The simplest is its GET() function, which attempts to download a URL and attempts to parse it if its type is HTML; only
if those steps succeed does it pull the href="" attributes of all the anchor tags () to learn the additional pages to
which the current page has links. Because any of these links might be relative URLs, it calls urljoin() on every one of
them to supply any base components that they might lack.
For each URL that the GET() function discovers in the text of the page, it returns a tuple stating that it would like
the scraping engine to call itself on the URL it has discovered, unless the engine knows that it has done so already.
The engine itself merely needs to keep up with which combinations of functions and URLs it has already invoked
so that a URL that appears again and again on the web site gets visited only once. It keeps a set of URLs it has seen
before and another of URLs that have not yet been visited, and it continues looping until the latter set is finally empty.
You can run this scraper against a big public web site, like httpbin.
$ python rscrape1.py http://httpbin.org/
Or you can run it against the small static site whose web server you started up a few paragraphs ago—and, alas,
this scraper will find only the two links that appear literally in the HTML as first delivered by the HTTP response.
$ python rscrape1.py http://127.0.0.1:8000/
GET http://127.0.0.1:8000/
GET http://127.0.0.1:8000/page1.html
GET http://127.0.0.1:8000/page2.html
Two ingredients are needed if the scraper is to see more.
First, you will need to load the HTML in a real browser so that the JavaScript can run and load the rest of the page.

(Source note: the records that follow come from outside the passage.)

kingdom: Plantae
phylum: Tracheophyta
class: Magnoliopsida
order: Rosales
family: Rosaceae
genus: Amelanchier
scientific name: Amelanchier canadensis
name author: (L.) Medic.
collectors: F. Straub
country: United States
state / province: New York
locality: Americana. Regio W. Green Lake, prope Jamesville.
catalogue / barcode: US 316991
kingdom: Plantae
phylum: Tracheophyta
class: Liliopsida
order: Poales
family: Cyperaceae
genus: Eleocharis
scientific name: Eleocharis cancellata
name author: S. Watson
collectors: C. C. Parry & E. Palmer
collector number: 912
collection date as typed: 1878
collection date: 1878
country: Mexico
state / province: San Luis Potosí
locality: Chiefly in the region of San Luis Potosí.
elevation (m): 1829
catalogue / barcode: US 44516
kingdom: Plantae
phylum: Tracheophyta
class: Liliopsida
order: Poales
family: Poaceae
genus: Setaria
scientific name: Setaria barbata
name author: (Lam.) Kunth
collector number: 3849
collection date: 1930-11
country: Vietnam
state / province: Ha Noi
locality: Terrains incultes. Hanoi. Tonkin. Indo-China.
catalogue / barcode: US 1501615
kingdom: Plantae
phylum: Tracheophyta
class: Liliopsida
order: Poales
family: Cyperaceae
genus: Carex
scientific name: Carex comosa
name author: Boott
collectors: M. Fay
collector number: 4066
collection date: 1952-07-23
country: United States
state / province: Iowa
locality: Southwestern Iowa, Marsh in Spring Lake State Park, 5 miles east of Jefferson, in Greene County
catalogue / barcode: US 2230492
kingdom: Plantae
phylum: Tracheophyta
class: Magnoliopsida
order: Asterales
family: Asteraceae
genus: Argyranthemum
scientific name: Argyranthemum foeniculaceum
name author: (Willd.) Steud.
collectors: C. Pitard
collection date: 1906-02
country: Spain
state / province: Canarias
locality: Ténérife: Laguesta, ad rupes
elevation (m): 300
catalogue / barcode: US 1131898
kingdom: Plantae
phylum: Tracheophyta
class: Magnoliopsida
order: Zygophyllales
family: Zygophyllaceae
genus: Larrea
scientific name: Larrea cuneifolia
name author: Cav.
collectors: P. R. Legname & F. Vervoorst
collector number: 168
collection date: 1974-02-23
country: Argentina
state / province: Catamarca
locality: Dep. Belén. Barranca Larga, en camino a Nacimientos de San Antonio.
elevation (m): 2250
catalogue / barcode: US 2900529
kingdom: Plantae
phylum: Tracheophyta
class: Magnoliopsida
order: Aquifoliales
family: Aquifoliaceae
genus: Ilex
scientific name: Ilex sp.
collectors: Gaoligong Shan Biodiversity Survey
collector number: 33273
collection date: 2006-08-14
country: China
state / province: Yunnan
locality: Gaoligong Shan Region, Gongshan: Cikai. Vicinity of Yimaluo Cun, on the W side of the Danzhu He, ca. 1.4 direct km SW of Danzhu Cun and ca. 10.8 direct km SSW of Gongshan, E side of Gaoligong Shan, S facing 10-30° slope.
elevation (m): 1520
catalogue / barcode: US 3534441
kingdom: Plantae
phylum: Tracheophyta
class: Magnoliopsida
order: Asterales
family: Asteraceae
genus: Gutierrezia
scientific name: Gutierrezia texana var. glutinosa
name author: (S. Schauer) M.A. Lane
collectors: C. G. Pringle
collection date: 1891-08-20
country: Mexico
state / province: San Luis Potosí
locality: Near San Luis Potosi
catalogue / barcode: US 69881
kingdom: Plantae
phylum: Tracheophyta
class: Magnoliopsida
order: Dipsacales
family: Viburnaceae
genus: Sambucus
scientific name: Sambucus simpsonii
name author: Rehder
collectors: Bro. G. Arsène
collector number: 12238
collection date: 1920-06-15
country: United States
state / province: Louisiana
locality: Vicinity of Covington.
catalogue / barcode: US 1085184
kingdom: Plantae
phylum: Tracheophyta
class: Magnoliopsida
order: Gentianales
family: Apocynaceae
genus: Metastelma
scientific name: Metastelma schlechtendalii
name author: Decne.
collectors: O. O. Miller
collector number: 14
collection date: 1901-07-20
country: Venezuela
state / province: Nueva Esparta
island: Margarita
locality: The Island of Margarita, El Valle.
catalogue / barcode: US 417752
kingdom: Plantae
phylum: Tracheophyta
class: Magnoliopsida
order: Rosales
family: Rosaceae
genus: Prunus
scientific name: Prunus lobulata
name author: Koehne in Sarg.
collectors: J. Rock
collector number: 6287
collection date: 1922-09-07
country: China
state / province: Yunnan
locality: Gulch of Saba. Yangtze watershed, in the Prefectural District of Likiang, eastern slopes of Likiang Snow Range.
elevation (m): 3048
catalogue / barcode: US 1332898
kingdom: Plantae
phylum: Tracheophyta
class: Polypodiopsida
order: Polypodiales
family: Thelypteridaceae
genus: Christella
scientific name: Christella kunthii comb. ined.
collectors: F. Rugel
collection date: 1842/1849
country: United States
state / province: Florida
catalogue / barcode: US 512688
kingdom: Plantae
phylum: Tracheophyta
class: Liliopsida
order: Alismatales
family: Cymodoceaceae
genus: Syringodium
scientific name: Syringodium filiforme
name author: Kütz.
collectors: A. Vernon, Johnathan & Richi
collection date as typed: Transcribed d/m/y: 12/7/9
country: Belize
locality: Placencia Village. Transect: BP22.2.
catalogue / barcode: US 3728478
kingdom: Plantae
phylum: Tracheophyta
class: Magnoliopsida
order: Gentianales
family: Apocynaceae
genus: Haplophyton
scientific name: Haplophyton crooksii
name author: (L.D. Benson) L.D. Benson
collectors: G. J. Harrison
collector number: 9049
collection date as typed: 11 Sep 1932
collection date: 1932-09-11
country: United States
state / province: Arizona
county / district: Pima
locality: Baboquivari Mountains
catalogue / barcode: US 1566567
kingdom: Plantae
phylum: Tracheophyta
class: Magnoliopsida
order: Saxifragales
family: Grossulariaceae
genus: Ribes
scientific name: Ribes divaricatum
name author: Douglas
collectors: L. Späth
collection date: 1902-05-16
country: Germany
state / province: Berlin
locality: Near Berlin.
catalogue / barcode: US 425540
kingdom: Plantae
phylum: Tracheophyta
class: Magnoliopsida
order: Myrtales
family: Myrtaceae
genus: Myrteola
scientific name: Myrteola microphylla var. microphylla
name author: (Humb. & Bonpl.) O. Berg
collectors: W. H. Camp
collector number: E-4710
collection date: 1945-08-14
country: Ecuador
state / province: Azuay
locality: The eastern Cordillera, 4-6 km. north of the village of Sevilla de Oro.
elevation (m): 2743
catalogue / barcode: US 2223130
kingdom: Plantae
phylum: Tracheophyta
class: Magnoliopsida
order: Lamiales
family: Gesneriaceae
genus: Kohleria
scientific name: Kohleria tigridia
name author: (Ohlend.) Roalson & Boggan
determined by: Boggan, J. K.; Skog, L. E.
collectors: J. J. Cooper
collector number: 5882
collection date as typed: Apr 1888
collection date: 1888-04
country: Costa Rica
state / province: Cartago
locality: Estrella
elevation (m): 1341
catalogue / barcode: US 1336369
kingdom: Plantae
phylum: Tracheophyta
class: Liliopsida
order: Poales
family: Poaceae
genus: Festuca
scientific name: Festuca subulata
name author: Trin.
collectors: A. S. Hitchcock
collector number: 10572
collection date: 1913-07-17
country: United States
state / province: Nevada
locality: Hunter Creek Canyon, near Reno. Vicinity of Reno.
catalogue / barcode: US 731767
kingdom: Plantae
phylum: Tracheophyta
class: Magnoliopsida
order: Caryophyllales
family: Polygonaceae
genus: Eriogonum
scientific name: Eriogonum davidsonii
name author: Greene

Second, you will need to have a second operation besides GET() that takes a deep breath and clicks the Search
button to see what lies behind it.
This is the sort of operation that should never, under any circumstances, be part of an automated scraper
designed to pull general content from a public web site because, as you have learned at length by this point, form
submission is expressly designed for user actions, especially if backed by a POST operation. (In this case, the form
does a GET and is thus at least a little safer.) However, in this case, you have studied this small site and have concluded
that clicking the button should be safe.
Note that Listing 11-14 can simply reuse the engine from the previous scraper because the engine was not tightly
coupled to any particular opinion of what functions it should call. It will call any functions that are submitted to it as work.